[Stored data entries]
■ ■ ■ ■ ■ ■ ■

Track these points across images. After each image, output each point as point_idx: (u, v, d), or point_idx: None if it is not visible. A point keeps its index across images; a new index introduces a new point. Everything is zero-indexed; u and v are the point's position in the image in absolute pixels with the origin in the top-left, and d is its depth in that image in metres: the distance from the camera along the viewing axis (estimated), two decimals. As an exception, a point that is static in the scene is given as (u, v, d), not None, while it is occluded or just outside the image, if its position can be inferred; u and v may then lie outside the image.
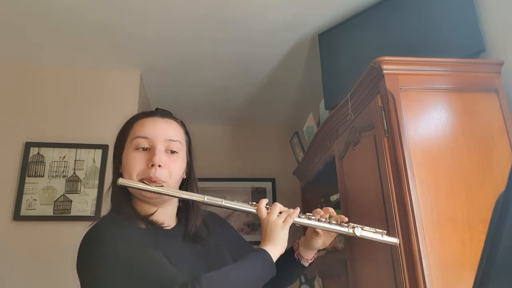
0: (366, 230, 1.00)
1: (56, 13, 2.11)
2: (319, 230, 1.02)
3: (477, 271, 0.47)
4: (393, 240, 1.02)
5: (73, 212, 2.28)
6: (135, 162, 0.91)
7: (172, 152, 0.94)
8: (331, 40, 2.20)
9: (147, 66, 2.64)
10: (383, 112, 1.40)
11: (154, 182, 0.89)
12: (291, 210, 0.96)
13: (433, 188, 1.28)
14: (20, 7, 2.06)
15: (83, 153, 2.42)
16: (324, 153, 2.11)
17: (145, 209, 0.94)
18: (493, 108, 1.42)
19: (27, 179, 2.32)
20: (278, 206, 0.95)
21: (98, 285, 0.80)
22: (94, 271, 0.79)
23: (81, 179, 2.37)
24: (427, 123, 1.37)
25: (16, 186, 2.30)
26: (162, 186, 0.90)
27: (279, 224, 0.91)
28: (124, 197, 0.93)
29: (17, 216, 2.24)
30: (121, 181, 0.89)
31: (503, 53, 1.54)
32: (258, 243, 1.18)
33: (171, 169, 0.93)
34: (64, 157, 2.40)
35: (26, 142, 2.39)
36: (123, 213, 0.90)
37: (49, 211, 2.28)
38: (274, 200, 3.43)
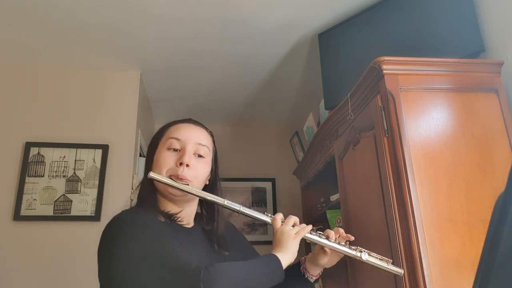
0: (372, 256, 1.02)
1: (56, 13, 2.11)
2: (326, 249, 1.04)
3: (477, 271, 0.47)
4: (398, 270, 1.03)
5: (73, 212, 2.28)
6: (166, 159, 0.99)
7: (200, 156, 1.02)
8: (331, 40, 2.20)
9: (147, 66, 2.64)
10: (383, 112, 1.40)
11: (181, 179, 0.96)
12: (304, 225, 1.00)
13: (433, 188, 1.28)
14: (21, 7, 2.06)
15: (83, 153, 2.42)
16: (324, 153, 2.11)
17: (168, 207, 1.00)
18: (493, 108, 1.42)
19: (27, 179, 2.32)
20: (293, 219, 0.99)
21: (117, 269, 0.85)
22: (115, 255, 0.86)
23: (81, 179, 2.37)
24: (427, 123, 1.37)
25: (16, 186, 2.30)
26: (188, 185, 0.97)
27: (291, 235, 0.95)
28: (150, 193, 1.00)
29: (17, 216, 2.24)
30: (151, 174, 0.96)
31: (503, 53, 1.54)
32: (258, 242, 1.18)
33: (197, 171, 1.00)
34: (64, 157, 2.40)
35: (26, 142, 2.39)
36: (147, 206, 0.97)
37: (49, 211, 2.28)
38: (274, 200, 3.43)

■ ■ ■ ■ ■ ■ ■

[WHAT IS NEEDED] The answer must be an exact reproduction of the records, with every picture left out.

[FINISHED EXERCISE]
Track these points across images. After each image, output each point as point_idx: (u, v, d), or point_idx: None if it is not visible. A point keeps its index across images; a new index introduces a new point. Everything is zero-indexed; u and v are the point's position in the image in absolute pixels with the origin in the top-left, and d is its depth in that image in metres: the distance from the camera along the viewing axis (estimated), two decimals. As an exception, a point that is static in the scene is given as (u, v, d), not None, while it is occluded or just outside the image, if its position can be inferred; u and v may then lie outside the image.
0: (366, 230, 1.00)
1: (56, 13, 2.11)
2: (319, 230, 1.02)
3: (477, 271, 0.47)
4: (393, 240, 1.02)
5: (73, 212, 2.28)
6: (135, 162, 0.91)
7: (172, 152, 0.94)
8: (331, 40, 2.20)
9: (147, 66, 2.64)
10: (383, 112, 1.40)
11: (154, 182, 0.89)
12: (291, 210, 0.96)
13: (433, 188, 1.28)
14: (20, 7, 2.06)
15: (83, 153, 2.42)
16: (324, 153, 2.11)
17: (145, 209, 0.94)
18: (493, 108, 1.42)
19: (27, 179, 2.32)
20: (278, 206, 0.95)
21: (98, 285, 0.80)
22: (94, 271, 0.79)
23: (81, 179, 2.37)
24: (427, 123, 1.37)
25: (16, 186, 2.30)
26: (162, 186, 0.90)
27: (279, 224, 0.91)
28: (124, 197, 0.93)
29: (17, 216, 2.24)
30: (121, 181, 0.89)
31: (503, 53, 1.54)
32: (258, 243, 1.18)
33: (171, 169, 0.93)
34: (64, 157, 2.40)
35: (26, 142, 2.39)
36: (123, 213, 0.90)
37: (49, 211, 2.28)
38: (274, 200, 3.43)
0: (372, 256, 1.02)
1: (56, 13, 2.11)
2: (326, 249, 1.04)
3: (477, 271, 0.47)
4: (398, 270, 1.03)
5: (73, 212, 2.28)
6: (166, 159, 0.99)
7: (200, 156, 1.02)
8: (331, 40, 2.20)
9: (147, 66, 2.64)
10: (383, 112, 1.40)
11: (181, 179, 0.96)
12: (304, 225, 1.00)
13: (433, 188, 1.28)
14: (21, 7, 2.06)
15: (83, 153, 2.42)
16: (324, 153, 2.11)
17: (168, 207, 1.00)
18: (493, 108, 1.42)
19: (27, 179, 2.32)
20: (293, 219, 0.99)
21: (117, 269, 0.85)
22: (115, 255, 0.86)
23: (81, 179, 2.37)
24: (427, 123, 1.37)
25: (16, 186, 2.30)
26: (188, 185, 0.97)
27: (291, 235, 0.95)
28: (150, 193, 1.00)
29: (17, 216, 2.24)
30: (151, 174, 0.96)
31: (503, 53, 1.54)
32: (258, 242, 1.18)
33: (197, 171, 1.00)
34: (64, 157, 2.40)
35: (26, 142, 2.39)
36: (147, 206, 0.97)
37: (49, 211, 2.28)
38: (274, 200, 3.43)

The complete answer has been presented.